Earlier this year, the Obama administration issued the first-ever national standards for air pollutants related to fracking on federal lands. The American Petroleum Institute, the oil and gas lobbying arm, was even satisfied with the new rules, which still allowed companies to frack first and disclose later.
And that’s the way the industry wants it to be. At an event this week, API President Jack Gerard argued that there is no case for regulating the controversial drilling technique, suggesting companies should get free reign:
“You can’t be for the potential energy development in the United States and be against hydraulic fracturing,” Gerard said. “You fundamentally can’t regulate the very technology that has created the potential and deny the ability to use that in places where we can see job creation, revenue creation.”

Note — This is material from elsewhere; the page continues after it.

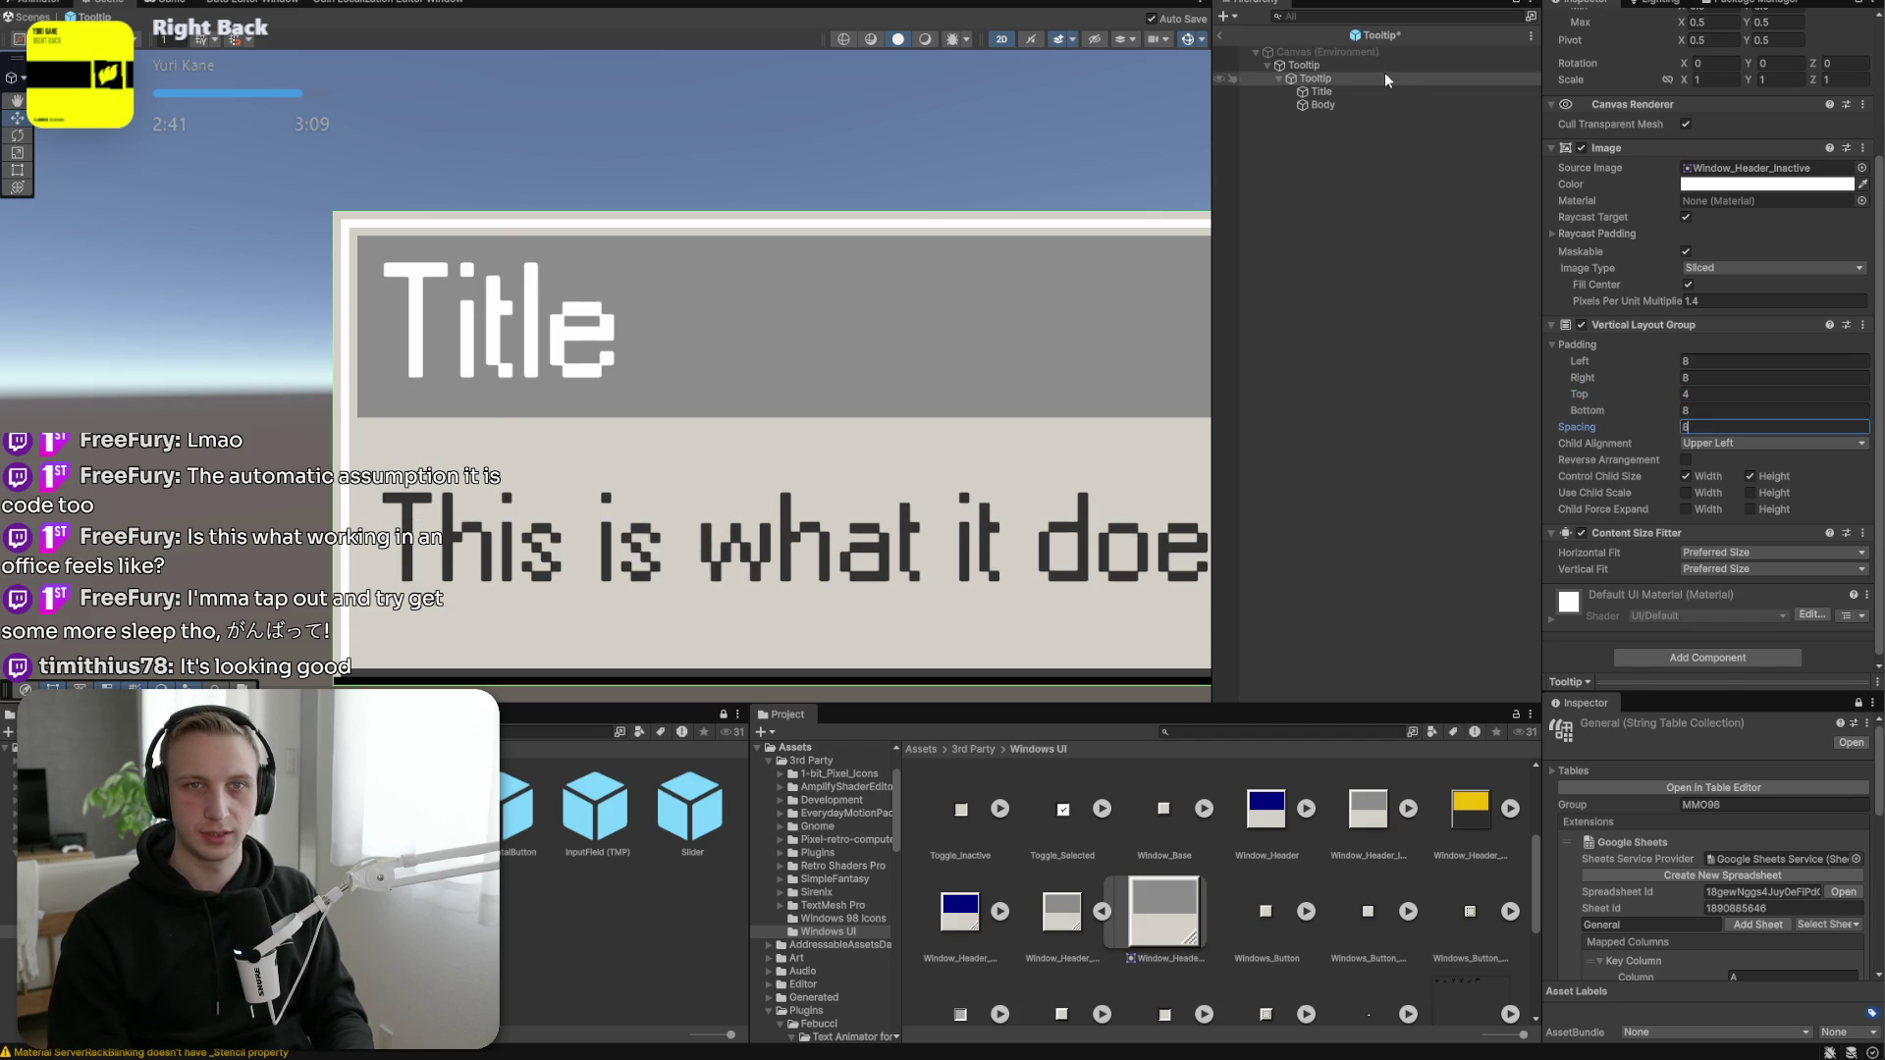
Review the Title and Body text settings and center the Title text horizontally.
left_click(1379, 93)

There is strong evidence for the need to scrutinize the fracking industry. The Obama administration’s new rules are just a small step in tackling problems, since it applies to only a portion of the U.S. natural gas supply and won’t regulate greenhouse gases. Hydrofracking poses a great risk for the future of the climate, since studies point to high levels of methane leakage, a greenhouse pollutant more potent than carbon. And thanks to exemptions from the Clean Water and Air Acts, as well as weak state-level rules, companies can avoid disclosure of chemicals that are injected near water wells.